The scenery was pastoral. Bucolic. Agrarian. I almost want to say rustic, but this was clearly a working farm and not the dream wedding locale of your Pinterest-obsessed coworker Lauren. I was not inclined to say scatological, but said brewery was indeed called Licking Hole Creek, located smack dab in the middle of the town of Goochland. You can’t make this shit up.
Licking Hole Creek lived up to the hype. Drinking is more fun on a farm than in an industrial park, so I was excited upon my move to Asheville to find a farm brewery advertised 20 minutes away in the town of Etowah. The Sideways Farm Brewery had a pretty tasty spicy pale ale and a solid stout. It had a nice back deck, the woman serving the beer was very pleasant, and there was a chicken coop on the property. It was not however the farm brewery I was looking for. The views from the back deck were of the back of homes in a subdivision, the kind of place Pinterest-obsessed Lauren probably grew up. There’s a chance I’ll be back to Sideways Farm. I have nothing against it, but it didn’t invoke those bucolic vibes I was looking for. The greater Asheville area has a number of breweries that could be considered rustic. Turgua Brewing out in Fairview (which I’m a pretty big fan of) has heavy farm vibes, and the country views I’m looking for, but there aren’t any corn fields. No crops. No sunflowers. No corn.
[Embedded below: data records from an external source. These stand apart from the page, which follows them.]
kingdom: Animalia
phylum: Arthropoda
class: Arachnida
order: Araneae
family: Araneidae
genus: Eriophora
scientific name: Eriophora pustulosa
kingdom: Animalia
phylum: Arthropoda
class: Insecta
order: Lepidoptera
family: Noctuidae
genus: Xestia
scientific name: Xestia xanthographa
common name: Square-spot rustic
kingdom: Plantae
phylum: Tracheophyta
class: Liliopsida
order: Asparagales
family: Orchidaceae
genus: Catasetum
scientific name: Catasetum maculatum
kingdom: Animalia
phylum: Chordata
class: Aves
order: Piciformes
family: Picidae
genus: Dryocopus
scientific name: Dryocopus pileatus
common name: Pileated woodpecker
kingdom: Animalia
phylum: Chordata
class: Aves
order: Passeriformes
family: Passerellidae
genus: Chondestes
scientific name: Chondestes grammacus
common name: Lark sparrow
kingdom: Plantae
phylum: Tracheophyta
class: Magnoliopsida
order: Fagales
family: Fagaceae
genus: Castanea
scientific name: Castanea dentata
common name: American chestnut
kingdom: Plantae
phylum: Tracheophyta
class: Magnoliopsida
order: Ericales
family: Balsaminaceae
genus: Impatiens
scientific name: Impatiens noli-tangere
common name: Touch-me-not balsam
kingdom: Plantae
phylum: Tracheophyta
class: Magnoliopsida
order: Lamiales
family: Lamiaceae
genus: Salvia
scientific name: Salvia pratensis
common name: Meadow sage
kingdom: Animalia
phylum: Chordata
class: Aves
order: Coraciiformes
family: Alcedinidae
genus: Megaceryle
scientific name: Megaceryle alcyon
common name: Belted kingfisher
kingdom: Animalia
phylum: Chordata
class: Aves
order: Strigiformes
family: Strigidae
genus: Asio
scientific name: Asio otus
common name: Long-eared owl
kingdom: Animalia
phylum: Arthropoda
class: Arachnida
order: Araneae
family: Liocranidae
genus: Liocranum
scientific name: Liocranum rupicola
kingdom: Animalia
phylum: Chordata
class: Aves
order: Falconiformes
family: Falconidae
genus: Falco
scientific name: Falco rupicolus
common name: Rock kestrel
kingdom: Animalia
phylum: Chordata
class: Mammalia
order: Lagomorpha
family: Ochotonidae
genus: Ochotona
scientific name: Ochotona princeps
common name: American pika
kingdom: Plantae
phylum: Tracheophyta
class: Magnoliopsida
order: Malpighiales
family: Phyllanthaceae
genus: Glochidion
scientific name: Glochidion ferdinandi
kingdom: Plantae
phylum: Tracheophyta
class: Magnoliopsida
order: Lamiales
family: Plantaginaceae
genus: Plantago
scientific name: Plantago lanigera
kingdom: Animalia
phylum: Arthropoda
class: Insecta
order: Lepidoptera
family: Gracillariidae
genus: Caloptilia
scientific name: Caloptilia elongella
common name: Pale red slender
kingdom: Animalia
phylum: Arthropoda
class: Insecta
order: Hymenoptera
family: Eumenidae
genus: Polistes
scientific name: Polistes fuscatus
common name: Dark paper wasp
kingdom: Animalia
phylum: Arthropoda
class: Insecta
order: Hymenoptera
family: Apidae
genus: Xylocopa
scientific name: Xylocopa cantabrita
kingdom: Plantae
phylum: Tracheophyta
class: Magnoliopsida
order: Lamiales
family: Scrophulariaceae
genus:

Enter Flora Fonta Brewery’s Whippoorwill Farm in the unincorporated community of Nebo, just south of where I was hiking at the Linville Gorge this past weekend (and just north of Lake James for those trying to figure out why maybe you’ve heard of Nebo). The brewery, which is housed in an old dairy barn, has everything my rustic little heart desired: the aforementioned barn! Weathered looking fencing! Picnic tables spread out in a pasture! Rows of corn! And least you think I’m being sarcastic, I assure you I’m not. It was the perfect place to stop post hike, and exactly the kind of spot I want to spend a Saturday or Sunday afternoon. It also had the added bonus of the gorgeous gorge mountains sitting in exactly the perfect spot at the end of the pasture, a sourdough pizza food truck (I had a white pizza with ranch that I keep talking to people at work about), and alcoholic slushies. It was much more than pastoral. It was idyllic. I’m already excited about a fall-foliage visit.